Kander and Ebb’s queer kiss

The Gaiety Theatre Company has been an eight-year labour of love for director Stephen Colyer.

Since its debut production, Fit To Be Tied, back in 2002 (starring a post-Home and Away, pre-True Blood Ryan Kwanten), the gay and lesbian theatre company has staged another six plays, all with the aim of giving voice to gay and lesbian characters.

The latest, Kiss of the Spider Woman, arrives at the Darlinghurst Theatre on July 8 with a backstory stretching some 35 years.

“It’s based on a [1976] novel Manuel Puig wrote, and then turned into a play, which debuted in London with Simon Callow and Mark Rylance,” Colyer explained to Sydney Star Observer.

“It was then turned into a [1985] film with Raul Julia and William Hurt, and William then won an Academy Award for it. Then Kander and Ebb, who wrote Chicago, turned it into a Broadway musical in 1993.

“It’s an odd couple story, if you like. Molina is a flamboyant gay window-dresser being oppressed by a militant government in Argentina. He’s thrown into a cell with a Marxist revolutionary, Valentin.

“Valentin is the ultimate pragmatist, whereas Molina is a real romantic, and his way of coping with being in prison is to disappear into his memories of movies, and of one actress in particular — the ‘Spider Woman’.

“They’re incompatible, really, but in the course of the story they get closer and learn a lot from each other.”

As you’d expect, the story has shifted form with each new adaptation, but the version presented by Gaiety Theatre is Kander and Ebb’s dreamlike musical staging.

“The original novel and play are really about the two guys sharing a prison cell.
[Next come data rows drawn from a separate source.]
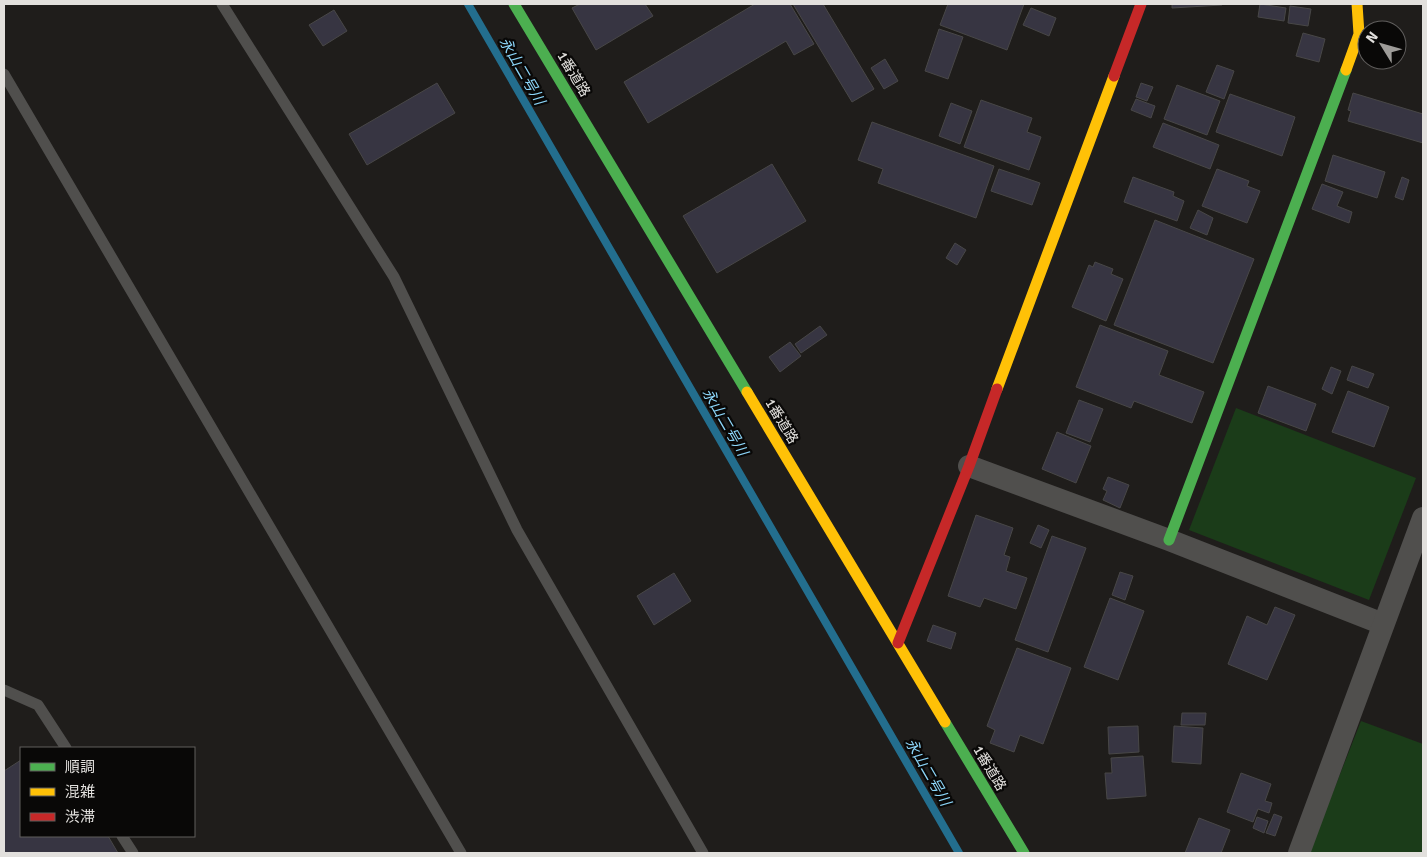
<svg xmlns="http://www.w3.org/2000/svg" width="1427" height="857" font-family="Signika,'Noto Sans JP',sans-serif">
<rect width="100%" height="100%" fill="#1f1d1b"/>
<g fill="#1b3c19">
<path d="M1236 408 1416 478 1369 600 1189 530Z"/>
<path d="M1361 721 1423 744V853H1309Z"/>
</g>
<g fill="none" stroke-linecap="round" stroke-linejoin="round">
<path stroke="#236e8e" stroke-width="8" d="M468 4 959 853"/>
</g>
<g fill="#373542" stroke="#484747">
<path d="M580 4H645L653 16 596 50 572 8Z"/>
<path d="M755 4H790L814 44 794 55 786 41 648 123 624 82Z"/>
<path d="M793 4H823L874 89 852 102Z"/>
<path d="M948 4H1024L1007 50 940 25Z"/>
<path d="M1172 4H1222V5L1172 8Z"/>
<path d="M1260 4 1286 8 1284 21 1258 17Z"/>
<path d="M1290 6 1311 9 1308 26 1288 23Z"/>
<path d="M1031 8 1056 18 1049 36 1023 25Z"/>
<path d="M334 10 347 31 323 46 309 25Z"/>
<path d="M939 29 963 37 948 79 925 71Z"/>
<path d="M1303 33 1325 39 1319 62 1296 56Z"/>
<path d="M885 59 898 81 884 89 871 68Z"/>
<path d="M1217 65 1234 71 1224 99 1206 92Z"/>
<path d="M437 83 455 113 367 165 349 134Z"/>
<path d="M1141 83 1153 87 1147 101 1136 97Z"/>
<path d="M1177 85 1220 101 1207 135 1164 119Z"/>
<path d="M1353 93 1423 114V143L1348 121 1351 111 1348 110Z"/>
<path d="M1230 94 1295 117 1282 156 1216 132Z"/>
<path d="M1136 99 1155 106 1151 118 1131 110Z"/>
<path d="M981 100 1032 118 1027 132 1041 137 1029 170 964 147Z"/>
<path d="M951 103 972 111 960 144 939 136Z"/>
<path d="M872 122 994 166 976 218 878 183 883 169 858 160Z"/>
<path d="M1163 123 1219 145 1210 169 1153 147Z"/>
<path d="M1333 155 1385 172 1377 198 1325 181Z"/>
<path d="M772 164 806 221 717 273 683 216Z"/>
<path d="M999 169 1040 183 1032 205 991 191Z"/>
<path d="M1217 169 1249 181 1247 186 1260 191 1247 223 1202 206Z"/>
<path d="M1133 177 1174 192 1173 196 1184 201 1177 221 1124 202Z"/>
<path d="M1402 177 1409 180 1403 200 1395 197Z"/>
<path d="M1322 184 1343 192 1337 206 1352 212 1349 223 1312 209Z"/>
<path d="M1198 210 1213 218 1207 235 1190 228Z"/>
<path d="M1155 220 1254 259 1213 363 1114 325Z"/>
<path d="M955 243 966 250 957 265 946 258Z"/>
<path d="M1095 262 1113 269 1111 274 1123 279 1106 321 1072 307 1089 265 1093 267Z"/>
<path d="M1100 325 1168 351 1159 375 1204 392 1192 423 1134 401 1131 408 1076 387Z"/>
<path d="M820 326 827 335 801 353 795 344Z"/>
<path d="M790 342 801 356 780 372 769 357Z"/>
<path d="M1352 366 1374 374 1368 388 1347 380Z"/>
<path d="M1331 367 1341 371 1332 394 1322 389Z"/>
<path d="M1268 386 1316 404 1306 431 1258 413Z"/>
<path d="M1348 391 1389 407 1374 447 1332 432Z"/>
<path d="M1079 400 1103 409 1090 442 1066 433Z"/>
<path d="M1057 432 1091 446 1076 483 1042 469Z"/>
<path d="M1108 477 1129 485 1120 508 1103 500 1107 491 1103 489Z"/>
<path d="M976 515 1013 528 1004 555 1010 557 1006 571 1027 578 1016 609 984 598 980 607 948 596Z"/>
<path d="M1038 525 1049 530 1041 548 1030 543Z"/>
<path d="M1052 536 1086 548 1048 652 1015 640Z"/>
<path d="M1120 572 1133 576 1125 600 1112 595Z"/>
<path d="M674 573 691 601 654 625 637 596Z"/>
<path d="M1110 598 1144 611 1118 680 1084 667Z"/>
<path d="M1275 607 1295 615 1267 680 1228 664 1247 616 1267 625Z"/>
<path d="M933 625 956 633 951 649 927 641Z"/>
<path d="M1017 648 1071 668 1043 744 1020 735 1014 752 990 743 995 730 987 726Z"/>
<path d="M1182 713H1206L1205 725H1181Z"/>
<path d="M1138 726 1139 752 1109 754 1108 727Z"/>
<path d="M1174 726 1203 728 1201 764 1172 762Z"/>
<path d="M1143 756 1146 796 1107 799 1105 773H1112L1111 758Z"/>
<path d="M21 760V836H108L118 853H4V771Z"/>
<path d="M1241 773 1271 784 1265 801 1272 803 1269 813 1258 809 1253 822 1227 812Z"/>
<path d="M1274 814 1282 817 1275 836 1266 833Z"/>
<path d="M1257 817 1268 821 1264 833 1253 828Z"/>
<path d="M1199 818 1230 830 1221 853H1185Z"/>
</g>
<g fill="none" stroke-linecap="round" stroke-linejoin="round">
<g stroke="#504f4d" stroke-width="11">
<path d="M222 4 394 277 517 530 703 853"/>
<path d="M4 74 461 853"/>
<path d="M4 690 38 705 66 748"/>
<path d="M122 836 133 853"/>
</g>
<g stroke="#504f4d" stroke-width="22">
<path d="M969 466 1169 540 1383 624"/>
<path d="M1299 853 1423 518"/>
</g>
<g stroke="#4caf50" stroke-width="11">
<path d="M514 4 747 392"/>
<path d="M1169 540 1346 70"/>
<path d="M945 722 1024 853"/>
</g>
<g stroke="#ffc107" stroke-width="11">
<path d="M1346 70 1359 34 1357 4"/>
<path d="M997 389 1114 76"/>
<path d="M747 392 945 722"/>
</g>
<g stroke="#c62828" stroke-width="11">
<path d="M1114 76 1141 4"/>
<path d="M898 643 969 466 997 389"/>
</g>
</g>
<g text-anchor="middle" stroke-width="4.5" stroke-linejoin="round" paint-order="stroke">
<g font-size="14" fill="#e2e0dd" stroke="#090807">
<text transform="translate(574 74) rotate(59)" y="5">1番道路</text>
<text transform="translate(782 421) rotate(59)" y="5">1番道路</text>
<text transform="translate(990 768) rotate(59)" y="5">1番道路</text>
</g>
<g font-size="15" font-style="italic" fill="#8cd5f8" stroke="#090807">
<text transform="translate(522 71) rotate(60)" y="5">永山二号川</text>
<text transform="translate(725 422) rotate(60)" y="5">永山二号川</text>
<text transform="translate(928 772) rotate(60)" y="5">永山二号川</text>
</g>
</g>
<rect width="1427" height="857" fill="none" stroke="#e2e0dd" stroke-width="10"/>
<rect x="20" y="747" width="175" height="90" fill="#090807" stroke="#605e5d"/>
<rect x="30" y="763" width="25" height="8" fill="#4caf50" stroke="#605e5d"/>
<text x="65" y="772" font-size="15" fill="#e2e0dd">順調</text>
<rect x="30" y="788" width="25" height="8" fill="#ffc107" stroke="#605e5d"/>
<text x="65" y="797" font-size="15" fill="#e2e0dd">混雑</text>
<rect x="30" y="813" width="25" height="8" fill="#c62828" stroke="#605e5d"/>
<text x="65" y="822" font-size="15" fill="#e2e0dd">渋滞</text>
<g transform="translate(1382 45) rotate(307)"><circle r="24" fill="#090807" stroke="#605e5d"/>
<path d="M0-4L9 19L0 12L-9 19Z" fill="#9e9c99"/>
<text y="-8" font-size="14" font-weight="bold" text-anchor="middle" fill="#e2e0dd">N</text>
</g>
</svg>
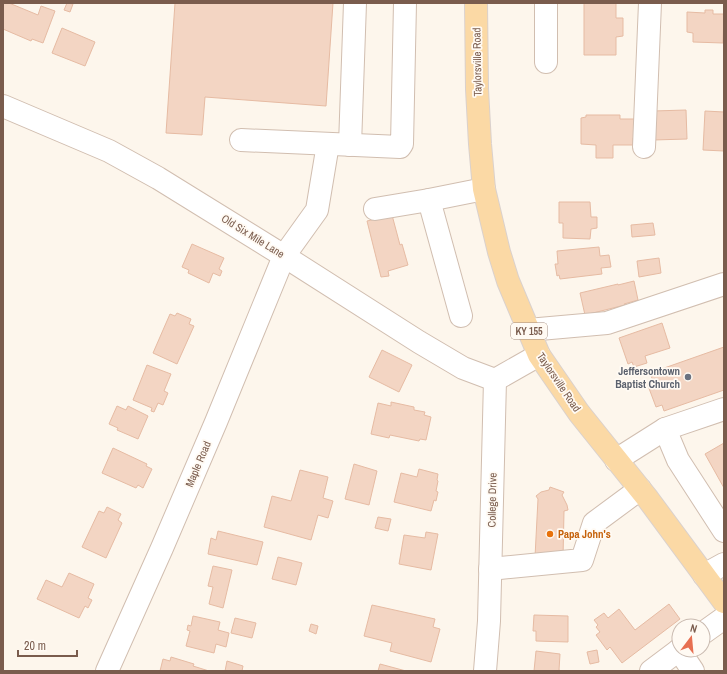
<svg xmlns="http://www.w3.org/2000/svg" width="727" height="674" font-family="'Archivo Narrow',sans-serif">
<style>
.building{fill:#f3d5c3;stroke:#e6bba3}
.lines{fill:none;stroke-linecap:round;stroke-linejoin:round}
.minor-casing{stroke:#d1beb0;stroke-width:24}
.major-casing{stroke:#dad1cd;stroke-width:24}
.minor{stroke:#fff;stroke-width:22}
.major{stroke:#fbd9a5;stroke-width:22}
.worship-dot{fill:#6b7280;stroke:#fffaf3;stroke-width:1.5}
.food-dot{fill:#e8710a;stroke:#fffaf3;stroke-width:1.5}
.labels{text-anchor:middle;stroke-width:3.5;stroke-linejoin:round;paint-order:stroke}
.shield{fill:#fffaf3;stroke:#a28b7f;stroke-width:1}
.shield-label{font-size:10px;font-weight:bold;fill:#7a5c4d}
.street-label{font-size:11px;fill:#7a5c4d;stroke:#fffaf3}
.worship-label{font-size:11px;font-weight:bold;fill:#5b616d;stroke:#fffaf3;text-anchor:end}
.food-label{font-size:11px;font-weight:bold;fill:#c56008;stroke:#fffaf3;text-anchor:start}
</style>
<rect width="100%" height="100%" fill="#fdf6ec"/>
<!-- building -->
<g class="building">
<polygon points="3,3 9,3 38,15 41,6 55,11 43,43 32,39 31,41 3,29"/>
<polygon points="67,3 73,4 70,12 64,10"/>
<polygon points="175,3 333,3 326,106 205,97 202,135 166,133"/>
<polygon points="584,3 616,3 616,18 623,18 623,36 616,37 616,55 584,55"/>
<polygon points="705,10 713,10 713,14 724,14 723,43 693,42 693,33 687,32 687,12 705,13"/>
<polygon points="62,28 95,42 85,66 52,53"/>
<polygon points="686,110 687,139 653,140 653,111"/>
<polygon points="705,111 724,112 724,151 703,150"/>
<polygon points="586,115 620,115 620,119 635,119 635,137 633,138 633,145 613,145 613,158 596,158 596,145 581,144 581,118 586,117"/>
<polygon points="559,202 590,202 591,217 597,217 597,228 591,229 590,239 563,238 563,223 559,223"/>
<polygon points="392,215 400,245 402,244 408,265 388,271 389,276 381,277 367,221"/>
<polygon points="653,223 655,235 632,237 631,225"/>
<polygon points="192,244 224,258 219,269 222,271 220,276 213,273 209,283 188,273 189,270 182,267"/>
<polygon points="599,247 600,256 609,255 611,267 601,268 602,274 560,279 559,275 557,276 555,264 558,264 557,251"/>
<polygon points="659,258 661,273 639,277 637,261"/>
<polygon points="634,281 638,300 624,304 625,305 585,315 580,293 618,284 618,285"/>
<polygon points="177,313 191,319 189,324 194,326 177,364 153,353 170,314 175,316"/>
<polygon points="662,323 670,348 645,356 647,363 634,367 632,362 628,364 619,338"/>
<polygon points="724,347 724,390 664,411 662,405 656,407 647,383 653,381 650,373"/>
<polygon points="382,350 412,365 399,392 369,377"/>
<polygon points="147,365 171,374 164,391 168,393 163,405 158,403 154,412 151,411 152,408 133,400"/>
<polygon points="391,402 414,407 414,410 425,412 424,415 431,417 426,440 420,439 419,441 390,435 389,438 371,434 378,403 391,406"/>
<polygon points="117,406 126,410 128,406 148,416 138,439 117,430 118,428 109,424"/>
<polygon points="724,443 724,488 705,454"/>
<polygon points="113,448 147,464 146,466 152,469 143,488 138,485 136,488 102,473"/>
<polygon points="354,464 377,471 369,505 345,499"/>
<polygon points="419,469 438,474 437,480 438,481 436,491 438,492 436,501 434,500 431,511 394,502 401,473 417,477"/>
<polygon points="300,470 328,477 323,498 333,501 328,518 318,515 311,540 264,527 272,496 291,501"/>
<polygon points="550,487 564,492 562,495 567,505 568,510 564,511 563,558 535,557 538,499 536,496 541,492 549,490"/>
<polygon points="107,507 121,514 118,520 122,523 106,558 82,547 99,511 104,513"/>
<polygon points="378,517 391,519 388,531 375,528"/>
<polygon points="218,531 263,542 257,565 208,554 211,538 216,540"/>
<polygon points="426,532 438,534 431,570 399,564 404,535 425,538"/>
<polygon points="278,557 302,563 296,585 272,579"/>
<polygon points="213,566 232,570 223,608 209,604 213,587 208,586"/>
<polygon points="69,573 94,584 88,598 92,600 88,608 85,606 79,618 37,599 46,580 62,587"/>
<polygon points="669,604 680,619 622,663 610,647 607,650 596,635 600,632 596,627 598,625 594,620 604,613 608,618 619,609 635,630"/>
<polygon points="372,605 435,619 433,627 440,629 431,662 390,651 392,643 364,636"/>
<polygon points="534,615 568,616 568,642 536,641 536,631 533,631"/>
<polygon points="193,616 220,622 218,630 229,633 226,647 216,644 214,653 186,646 190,631 187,630 188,625 191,626"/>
<polygon points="235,618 256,623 252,638 231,633"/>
<polygon points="311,624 318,626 316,634 309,631"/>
<polygon points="597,650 599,662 590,664 587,652"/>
<polygon points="536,651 560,654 559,670 561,671 534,671"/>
<polygon points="171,657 194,664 193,666 209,671 160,671 163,659 170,661"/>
<polygon points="227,661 243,666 242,671 225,671"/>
<polygon points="380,664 406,671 378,671"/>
</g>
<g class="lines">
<!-- minor casing -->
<g class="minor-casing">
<g id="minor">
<polyline points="546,3 546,62"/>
<polyline points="3,106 109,151 158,178 284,256 419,342 463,368 495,380"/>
<polyline points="241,140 400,147 402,144 405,3"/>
<polyline points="350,145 355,3"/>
<polyline points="644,147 650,3"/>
<polyline points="375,209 429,200"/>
<polyline points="461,316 429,200 484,189"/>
<polyline points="528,330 607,323 724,284"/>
<polyline points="495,380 539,355"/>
<polyline points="665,429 678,460 724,531"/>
<polyline points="616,460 665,429 724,409"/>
<polyline points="490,569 582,560 594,523 640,489"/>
<polyline points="704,575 724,564"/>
<polyline points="703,633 724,618"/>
<polyline points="679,650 693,671"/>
<polyline points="107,671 162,548 216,422 284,256 317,210 328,144"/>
<polyline points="485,671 489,621 495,380"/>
<polyline points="651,671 679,650"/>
</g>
</g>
<!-- major casing -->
<g class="major-casing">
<polyline id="major" points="476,3 477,89 480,144 484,189 499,252 508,281 539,355 579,413 648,499 724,602"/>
</g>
<!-- minor -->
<use href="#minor" class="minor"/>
<!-- major -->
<use href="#major" class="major"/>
</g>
<!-- markers -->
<circle class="worship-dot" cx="688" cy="377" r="4"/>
<circle class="food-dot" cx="550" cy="534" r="4"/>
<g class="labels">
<!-- shield labels -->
<rect class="shield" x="511" y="323" width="36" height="16" rx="3"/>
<g class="shield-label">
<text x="529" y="335">KY 155</text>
</g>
<!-- street labels -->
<g class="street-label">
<text transform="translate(477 62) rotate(-91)" y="4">Taylorsville Road</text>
<text transform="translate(253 236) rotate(32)" y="4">Old Six Mile Lane</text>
<text transform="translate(559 382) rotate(56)" y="4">Taylorsville Road</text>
<text transform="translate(198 464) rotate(-67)" y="4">Maple Road</text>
<text transform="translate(492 500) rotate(-89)" y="4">College Drive</text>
</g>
<!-- worship labels -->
<g class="worship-label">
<text x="680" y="375">Jeffersontown<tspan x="680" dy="13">Baptist Church</tspan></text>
</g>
<!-- food labels -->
<g class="food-label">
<text x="558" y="538">Papa John's</text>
</g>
</g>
<!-- border -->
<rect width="727" height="674" fill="none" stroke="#7a5c4d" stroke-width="8"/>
<!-- north arrow -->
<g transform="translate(691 638) rotate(16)"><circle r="19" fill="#fffaf3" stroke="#cabbb1"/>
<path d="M0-3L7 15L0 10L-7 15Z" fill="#e76f51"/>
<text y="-6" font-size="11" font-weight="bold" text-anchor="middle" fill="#7a5c4d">N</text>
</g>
<!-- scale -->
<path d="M18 650v6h59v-6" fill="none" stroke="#7a5c4d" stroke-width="2"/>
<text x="24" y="650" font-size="12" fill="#7a5c4d" stroke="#fffaf3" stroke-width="3" paint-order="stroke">20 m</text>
</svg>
You heard about the ‘Spider Woman’, but you never saw her,” Colyer said.

“I think that alone would be too grim for a musical. What Kander and Ebb cleverly realised is that by ‘musicalising’ the montages that Molina is describing to Valentin, you give yourself licence to stage some pretty sensational production numbers — the movie montages feel quite magical.”

Colyer, who had been championing the musical in Australia for a decade before finally finding a theatre prepared to stage it, said he was puzzled by the lack of support on our shores for such a tried-and-tested hit.

“The musical won seven Tony Awards, and it had such an amazing pedigree as well, so there’s no surprise that it was such a success overseas. What is surprising is that there’s been no substantial production of it in Australia.

“Perhaps back in 1993 it was considered too risky to present a musical where the central character is a gay man.”

Thankfully, that’s where independent companies like Gaiety come in.

“Absolutely. Representation of gay characters in general is so important; anything that gives visibility to gay stories needs to be supported.”